Additional Information and Where to Find It

        This communication may be deemed to be solicitation material in respect of the proposed merger of Oxford and UnitedHealth Group. In connection with the proposed transaction Oxford and UnitedHealth Group intend to file relevant materials with the SEC, including a registration statement on Form S-4 that will contain a prospectus and proxy statement.STOCKHOLDERS OF OXFORD ARE URGED TO READ THE REGISTRATION STATEMENT AND ANY OTHER RELEVANT DOCUMENTS FILED WITH THE SEC, INCLUDING THE PROXY STATEMENT/PROSPECTUS THAT WILL BE PART OF THE REGISTRATION STATEMENT, BECAUSE THEY WILL CONTAIN IMPORTANT INFORMATION ABOUT THE PROPOSED MERGER.The final proxy statement/prospectus will be mailed to stockholders of Oxford. Investors and security holders will be able to obtain the documents free of charge at the SEC's web site, www.sec.gov and Oxford stockholders will receive information at an appropriate time on how to obtain transaction-related documents for free from Oxford. Such documents are not currently available.
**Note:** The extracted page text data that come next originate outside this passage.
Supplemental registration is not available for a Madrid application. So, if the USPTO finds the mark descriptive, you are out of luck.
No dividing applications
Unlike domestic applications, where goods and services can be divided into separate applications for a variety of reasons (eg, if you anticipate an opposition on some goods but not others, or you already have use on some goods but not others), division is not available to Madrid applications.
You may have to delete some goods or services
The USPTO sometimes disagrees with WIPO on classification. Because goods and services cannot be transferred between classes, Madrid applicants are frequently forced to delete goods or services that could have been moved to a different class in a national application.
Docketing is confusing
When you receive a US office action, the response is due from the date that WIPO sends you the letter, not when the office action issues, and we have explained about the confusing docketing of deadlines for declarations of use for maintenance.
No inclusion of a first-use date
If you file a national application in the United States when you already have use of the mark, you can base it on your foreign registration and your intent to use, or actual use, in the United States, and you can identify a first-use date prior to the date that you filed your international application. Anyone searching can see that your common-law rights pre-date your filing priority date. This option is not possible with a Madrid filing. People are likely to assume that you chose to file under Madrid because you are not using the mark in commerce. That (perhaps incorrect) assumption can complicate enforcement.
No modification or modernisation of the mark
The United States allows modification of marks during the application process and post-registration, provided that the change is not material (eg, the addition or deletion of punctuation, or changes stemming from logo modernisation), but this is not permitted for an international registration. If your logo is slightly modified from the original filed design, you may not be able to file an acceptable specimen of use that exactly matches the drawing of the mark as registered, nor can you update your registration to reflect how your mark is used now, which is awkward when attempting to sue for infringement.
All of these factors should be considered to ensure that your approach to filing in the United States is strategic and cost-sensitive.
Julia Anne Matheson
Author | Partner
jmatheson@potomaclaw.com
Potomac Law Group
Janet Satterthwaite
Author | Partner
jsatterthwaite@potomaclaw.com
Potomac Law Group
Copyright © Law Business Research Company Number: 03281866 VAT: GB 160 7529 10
Participants in Solicitation

        UnitedHealth Group and its directors and executive officers may be deemed to be participants in the solicitation of proxies from the holders of Oxford common stock in respect of the proposed transaction. Information about the directors and executive officers of UnitedHealth Group is set forth in the proxy statement for UnitedHealth Group's 2004 Annual Meeting of Stockholders, which was filed with the SEC on April 9, 2004. Investors may obtain additional information regarding the interest of such participants by reading the prospectus and proxy solicitation statement if and when it becomes available.

        Oxford and its directors and executive officers may be deemed to be participants in the solicitation of proxies from the holders of Oxford common stock in respect of the proposed transaction. Information concerning Oxford's participants is set forth in the proxy statement, dated March 31, 2003, for Oxford's 2003 annual meeting of stockholders as filed with the SEC on Schedule 14A. Investors may obtain additional information regarding the interests of such participants by reading the prospectus and proxy solicitation statement if and when it becomes available.